State asset privatisation
While the state would remain a major shareholder in Transnet, South African Airways, electricity supplier Eskom and weapons manufacturer Denel, it was looking for investors, Erwin said.
For example, joint investment schemes were currently being established between Transnet and large iron ore mines in the Northern Cape, and between Eskom and independent power producers.
The government recently announced five-year investment plans for state-owned enterprises in energy and logistics, and was looking to these sectors to attract foreign investment and boost economic growth, the minister said.
While the ideas of selling Eskom or Transnet to the private sector made no economic sense, Erwin said, "[the idea of] bringing in private cash does".
It is estimated that R107-billion will be needed between 2005 and 2009 to meet the country's growing energy needs.

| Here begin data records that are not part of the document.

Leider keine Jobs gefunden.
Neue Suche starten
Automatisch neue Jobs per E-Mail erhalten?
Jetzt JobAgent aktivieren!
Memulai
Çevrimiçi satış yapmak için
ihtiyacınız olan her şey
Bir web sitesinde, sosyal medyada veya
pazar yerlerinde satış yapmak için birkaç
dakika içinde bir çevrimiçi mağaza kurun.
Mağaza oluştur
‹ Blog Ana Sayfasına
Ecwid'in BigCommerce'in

Eskom plans to invest R84-billion over the next five years, with the balance of R23-billion reserved for independent power producers.
The government would not be seeking a strategic equity partner for South African Airways, however, though it would consider other possibilities. "We have had experience with equity partners, but it's not the right time in the global airline industry", the minister said.
At the same time, Erwin was upbeat on the airline's future. SAA is in the process of being separated from Transnet's balance sheets - this should be finalised by 2006 - and he was expecting SAA to make good progress this year, the minister said.